== Document extract ==
Argument #2: Premises- A. Christians believe life has meaning and purpose, as well as believe in the ideas of love, honor, nobility, and courage. B. None of those ideas are “in matter and molecules.” (Whatever that means… He must not realize that his body and brain are made up of matter and molecules) C. These ideas could not come from humans or have evolved since evolution “says” that “whatever happens to survive is all that matters… Right and wrong doesn’t exist. Culture just creates it as it goes.” Conclusion: “You’ve got to be kidding me. You see God in his handy work. How can you not see that?” Also, there is the implicit conclusion that the evolutionary process is not sufficient to allow the development of the aforementioned social virtues.

            Well Mr. Stine, if you assume that atheists find no meaning or purpose in life, you must have never had an honest and open conversation with an atheist. I can honestly say that I find more purpose in this terrestrial life now than I did as a believer. This world actually IS my “home.” I’m not just “passing through.” Though I will surely die, it is the only home I’ll ever have. Not only that, it is the only home my progeny will have. So, I want to leave it better than I found it. Trying to make the world a better place is not just, “Polishing the brass on the Titanic,” like I have heard many preachers say. I am not looking for Jesus to come bail us out with the rapture. I don’t believe that I’m seated in heavenly places in Christ Jesus. I am right here. My family, my friends, and even strangers give my life immense purpose. Nature is beautiful, music is numinous, poetry is moving, philosophy is challenging, science is encouraging, and the universe is awe inspiring. Love is a mystery, joy is a cherished commodity, and a feeling kinship with, and duty to my fellow humans is tacit… no god required.

            Evolution via natural selection is an established, scientific fact. If after reading that you immediately reply, “NO! Evolution is just a ‘THEORY!’ Duh!” then I suggest you study what a “theory” is in science because you don’t know what you are talking about.

            Evolution DEMANDS cooperative populations. We would not even exist currently as a human species had we not developed and possessed inherent values such as fairness, altruism, compassion, etc. Even our near-kinsmen in the animal kingdom possess such qualities. If that assertion is offensive to you, I suggest that you read up on relevant studies and data.

            The fact that Brad Stine has an impoverished conception of evolution and humanity sans theism merely undermines the credibility of his poor arguments and weak assertions. Yet, I fully support his right to make them. He probably is a very funny comedian in general. I just do not support his “right” to have the government of the United States of America as part of Christendom.

            Skipping ahead passed Stine’s appeal to authority via an Anthony Flew anecdote, Stine concludes by telling the audience:

            “You’ve got to be prepared folks…Prepared to battle for our Country’s standards of morality… But I say that there’s a whole bunch of people like us…who aren’t going away… and want our Country back… and we’ll fight for it!”

== Material provided ==
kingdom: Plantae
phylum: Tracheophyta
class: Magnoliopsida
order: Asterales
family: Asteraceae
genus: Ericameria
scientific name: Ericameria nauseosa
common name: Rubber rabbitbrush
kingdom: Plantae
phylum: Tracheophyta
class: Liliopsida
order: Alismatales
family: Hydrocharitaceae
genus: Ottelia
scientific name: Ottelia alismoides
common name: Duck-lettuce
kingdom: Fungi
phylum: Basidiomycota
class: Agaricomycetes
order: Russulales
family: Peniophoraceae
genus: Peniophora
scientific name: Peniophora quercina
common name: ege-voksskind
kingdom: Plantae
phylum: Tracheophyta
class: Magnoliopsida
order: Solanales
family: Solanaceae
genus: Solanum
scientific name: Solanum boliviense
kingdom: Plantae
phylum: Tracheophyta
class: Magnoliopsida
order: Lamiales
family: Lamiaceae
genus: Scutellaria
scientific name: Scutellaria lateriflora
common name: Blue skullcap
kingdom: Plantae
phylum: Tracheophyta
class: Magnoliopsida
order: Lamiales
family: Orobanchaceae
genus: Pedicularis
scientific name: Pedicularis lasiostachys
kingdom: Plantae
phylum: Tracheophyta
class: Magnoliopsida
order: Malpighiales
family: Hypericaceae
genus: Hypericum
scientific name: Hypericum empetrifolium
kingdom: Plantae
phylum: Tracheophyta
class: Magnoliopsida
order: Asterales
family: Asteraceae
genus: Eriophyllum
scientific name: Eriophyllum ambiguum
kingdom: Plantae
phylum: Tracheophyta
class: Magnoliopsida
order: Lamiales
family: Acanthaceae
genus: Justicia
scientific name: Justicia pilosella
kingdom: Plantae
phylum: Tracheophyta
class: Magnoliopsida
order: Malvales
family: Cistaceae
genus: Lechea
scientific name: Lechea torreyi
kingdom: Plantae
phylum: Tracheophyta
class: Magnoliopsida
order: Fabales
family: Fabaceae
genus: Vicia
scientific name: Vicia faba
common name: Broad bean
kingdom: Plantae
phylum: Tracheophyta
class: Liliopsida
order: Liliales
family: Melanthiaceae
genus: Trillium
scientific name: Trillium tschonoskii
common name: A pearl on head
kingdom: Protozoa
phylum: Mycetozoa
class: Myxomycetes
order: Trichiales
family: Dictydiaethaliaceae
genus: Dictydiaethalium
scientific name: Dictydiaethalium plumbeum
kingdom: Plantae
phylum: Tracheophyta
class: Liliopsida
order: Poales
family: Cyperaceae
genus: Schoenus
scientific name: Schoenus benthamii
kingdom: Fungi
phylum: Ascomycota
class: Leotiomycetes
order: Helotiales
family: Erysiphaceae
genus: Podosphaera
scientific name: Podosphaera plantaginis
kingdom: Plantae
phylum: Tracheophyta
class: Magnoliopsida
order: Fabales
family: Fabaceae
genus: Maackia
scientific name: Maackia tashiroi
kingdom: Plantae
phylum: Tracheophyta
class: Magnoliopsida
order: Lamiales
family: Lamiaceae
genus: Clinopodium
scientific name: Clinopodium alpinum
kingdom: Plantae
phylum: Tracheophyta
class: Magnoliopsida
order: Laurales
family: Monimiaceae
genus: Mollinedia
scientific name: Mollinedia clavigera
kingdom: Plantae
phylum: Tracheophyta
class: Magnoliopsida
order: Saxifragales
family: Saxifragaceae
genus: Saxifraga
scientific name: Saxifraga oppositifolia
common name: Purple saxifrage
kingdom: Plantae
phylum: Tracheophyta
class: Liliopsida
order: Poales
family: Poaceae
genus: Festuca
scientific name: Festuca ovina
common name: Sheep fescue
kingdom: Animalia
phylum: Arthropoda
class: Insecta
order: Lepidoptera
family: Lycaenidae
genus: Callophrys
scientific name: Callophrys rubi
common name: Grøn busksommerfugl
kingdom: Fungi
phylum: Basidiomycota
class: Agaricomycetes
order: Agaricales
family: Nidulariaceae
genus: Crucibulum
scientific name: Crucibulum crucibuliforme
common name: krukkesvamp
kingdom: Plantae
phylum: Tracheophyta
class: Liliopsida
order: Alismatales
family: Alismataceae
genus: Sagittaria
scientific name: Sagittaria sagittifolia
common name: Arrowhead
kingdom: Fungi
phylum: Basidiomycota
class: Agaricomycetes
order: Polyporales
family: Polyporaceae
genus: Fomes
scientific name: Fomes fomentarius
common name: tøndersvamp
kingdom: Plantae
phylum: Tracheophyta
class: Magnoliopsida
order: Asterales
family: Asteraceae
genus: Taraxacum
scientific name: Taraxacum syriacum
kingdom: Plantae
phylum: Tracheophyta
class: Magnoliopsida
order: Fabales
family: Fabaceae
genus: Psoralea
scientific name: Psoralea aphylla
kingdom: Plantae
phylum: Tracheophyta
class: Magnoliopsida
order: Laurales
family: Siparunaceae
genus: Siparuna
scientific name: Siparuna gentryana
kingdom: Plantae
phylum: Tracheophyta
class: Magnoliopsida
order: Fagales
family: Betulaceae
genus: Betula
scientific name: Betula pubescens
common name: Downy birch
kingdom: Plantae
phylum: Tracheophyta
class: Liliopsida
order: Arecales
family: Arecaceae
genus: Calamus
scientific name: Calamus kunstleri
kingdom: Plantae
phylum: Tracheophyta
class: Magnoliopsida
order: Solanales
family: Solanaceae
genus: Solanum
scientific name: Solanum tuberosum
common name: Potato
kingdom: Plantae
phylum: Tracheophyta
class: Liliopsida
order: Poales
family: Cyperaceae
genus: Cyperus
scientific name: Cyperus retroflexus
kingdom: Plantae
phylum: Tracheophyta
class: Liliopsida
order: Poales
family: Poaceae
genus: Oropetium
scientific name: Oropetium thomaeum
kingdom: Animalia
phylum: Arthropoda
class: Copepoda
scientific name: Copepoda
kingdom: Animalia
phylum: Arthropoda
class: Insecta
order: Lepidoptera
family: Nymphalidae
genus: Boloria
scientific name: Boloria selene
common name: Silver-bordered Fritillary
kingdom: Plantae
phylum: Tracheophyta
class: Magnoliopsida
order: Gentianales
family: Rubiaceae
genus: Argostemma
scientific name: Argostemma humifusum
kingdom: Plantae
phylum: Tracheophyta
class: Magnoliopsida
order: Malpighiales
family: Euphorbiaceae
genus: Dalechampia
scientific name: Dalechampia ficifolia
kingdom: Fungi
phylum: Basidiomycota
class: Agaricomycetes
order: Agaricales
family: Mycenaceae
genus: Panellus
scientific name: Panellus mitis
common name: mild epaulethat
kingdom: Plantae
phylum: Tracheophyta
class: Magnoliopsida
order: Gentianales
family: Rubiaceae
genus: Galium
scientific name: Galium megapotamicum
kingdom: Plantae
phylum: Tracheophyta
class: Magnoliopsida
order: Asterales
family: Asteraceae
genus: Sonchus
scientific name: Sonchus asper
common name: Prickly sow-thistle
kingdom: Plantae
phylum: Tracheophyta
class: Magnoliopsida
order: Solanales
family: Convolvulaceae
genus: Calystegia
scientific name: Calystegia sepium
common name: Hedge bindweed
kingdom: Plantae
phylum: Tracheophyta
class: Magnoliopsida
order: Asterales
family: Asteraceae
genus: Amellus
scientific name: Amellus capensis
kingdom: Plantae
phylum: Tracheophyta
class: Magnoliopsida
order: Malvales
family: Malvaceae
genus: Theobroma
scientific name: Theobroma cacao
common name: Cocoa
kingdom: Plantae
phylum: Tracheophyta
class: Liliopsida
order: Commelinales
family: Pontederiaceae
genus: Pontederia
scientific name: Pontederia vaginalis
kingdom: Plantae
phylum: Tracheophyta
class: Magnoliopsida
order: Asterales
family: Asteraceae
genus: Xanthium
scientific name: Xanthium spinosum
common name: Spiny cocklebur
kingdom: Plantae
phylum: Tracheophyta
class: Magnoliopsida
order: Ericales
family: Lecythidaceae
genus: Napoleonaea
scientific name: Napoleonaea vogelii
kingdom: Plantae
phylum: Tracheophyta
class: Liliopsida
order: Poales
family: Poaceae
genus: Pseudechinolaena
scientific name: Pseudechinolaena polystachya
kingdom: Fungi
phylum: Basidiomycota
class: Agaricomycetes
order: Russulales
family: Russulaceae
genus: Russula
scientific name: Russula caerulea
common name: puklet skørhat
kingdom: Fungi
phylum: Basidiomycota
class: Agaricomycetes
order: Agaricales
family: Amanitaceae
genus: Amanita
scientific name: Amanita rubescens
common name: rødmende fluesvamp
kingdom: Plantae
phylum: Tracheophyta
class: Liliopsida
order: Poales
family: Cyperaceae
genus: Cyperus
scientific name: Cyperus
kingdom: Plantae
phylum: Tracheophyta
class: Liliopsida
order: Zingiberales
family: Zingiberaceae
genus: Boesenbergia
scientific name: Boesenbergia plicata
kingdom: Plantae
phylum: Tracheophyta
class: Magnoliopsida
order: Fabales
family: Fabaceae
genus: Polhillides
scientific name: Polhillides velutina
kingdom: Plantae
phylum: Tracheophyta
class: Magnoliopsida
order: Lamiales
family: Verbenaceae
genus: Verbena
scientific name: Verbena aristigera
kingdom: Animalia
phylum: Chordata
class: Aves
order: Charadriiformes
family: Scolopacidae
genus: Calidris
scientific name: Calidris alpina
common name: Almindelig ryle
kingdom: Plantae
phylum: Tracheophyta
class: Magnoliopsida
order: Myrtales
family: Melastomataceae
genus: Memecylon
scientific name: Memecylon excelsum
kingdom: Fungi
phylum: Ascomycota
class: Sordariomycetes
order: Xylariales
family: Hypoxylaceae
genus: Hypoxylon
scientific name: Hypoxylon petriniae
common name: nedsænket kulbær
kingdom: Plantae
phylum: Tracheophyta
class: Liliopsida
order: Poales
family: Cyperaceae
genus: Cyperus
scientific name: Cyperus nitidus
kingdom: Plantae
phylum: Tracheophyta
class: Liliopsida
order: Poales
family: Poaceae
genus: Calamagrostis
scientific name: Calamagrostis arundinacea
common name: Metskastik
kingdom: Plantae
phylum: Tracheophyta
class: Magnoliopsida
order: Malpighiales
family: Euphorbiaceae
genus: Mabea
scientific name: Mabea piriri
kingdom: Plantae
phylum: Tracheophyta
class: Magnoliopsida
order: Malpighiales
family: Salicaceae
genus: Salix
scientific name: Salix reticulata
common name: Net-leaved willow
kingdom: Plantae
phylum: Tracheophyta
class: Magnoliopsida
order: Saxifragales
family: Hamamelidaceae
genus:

== Tasks to perform ==
1. In the Brad Stine rebuttal, what does the writer say evolution demands?
2. Write the next part of the Brad Stine rebuttal, picking up right after its final quoted passage.
The entries are separate from the Brad Stine rebuttal.

== Results in order ==
1. Evolution demands cooperative populations.

2.
            When Stine says, “our Country’s standards of morality,” what he means is HIS standards of morality via his interpretations of the Bible. Sorry Brad, it is not the government’s job to hammer free citizens with your pet standards. But, you are right; there are a whole bunch of people like you, the majority of America in fact. Yet, the numbers of non-theists are rapidly increasing. Check the Pew and Barna research data if you doubt that. You should hope that if and when we are the majority, we do not use the government to bully you like you do us now. I have no desire to and do not personally know any non-theists that do. I support your rights and always will. I just will not stand silent or idle in the shadow of a pseudo-theocratic oligarchy that is our Nation’s current government.

            So far as the cry that believers “want their country back,” I must call a persecution complex like I see it. Unless one is in the closet, there is not a single atheist in Congress. There are some states that will not even allow an atheist to run for an elected position. The majority of news journalists are theists of some persuasion. When I turn the TV on, approximately 1/3 of the stations are Christian stations. Not just “theistic,” but SPECIFICALLY Christian. In most towns and cities in America, a good pitcher could stand next to any church and hit the next one with a baseball. In my own small town, Google shows about twenty-five churches within a two mile radius from my house. There is not a single free-thinker’s meet-up in the same town. Christians own it. Yet, many preachers here proclaim Christians are being persecuted in America from their pulpits, whipping their congregants into a worried frenzy. Our weekly town meetings are opened with prayers by Christian ministers. That is the case for most towns in the United States.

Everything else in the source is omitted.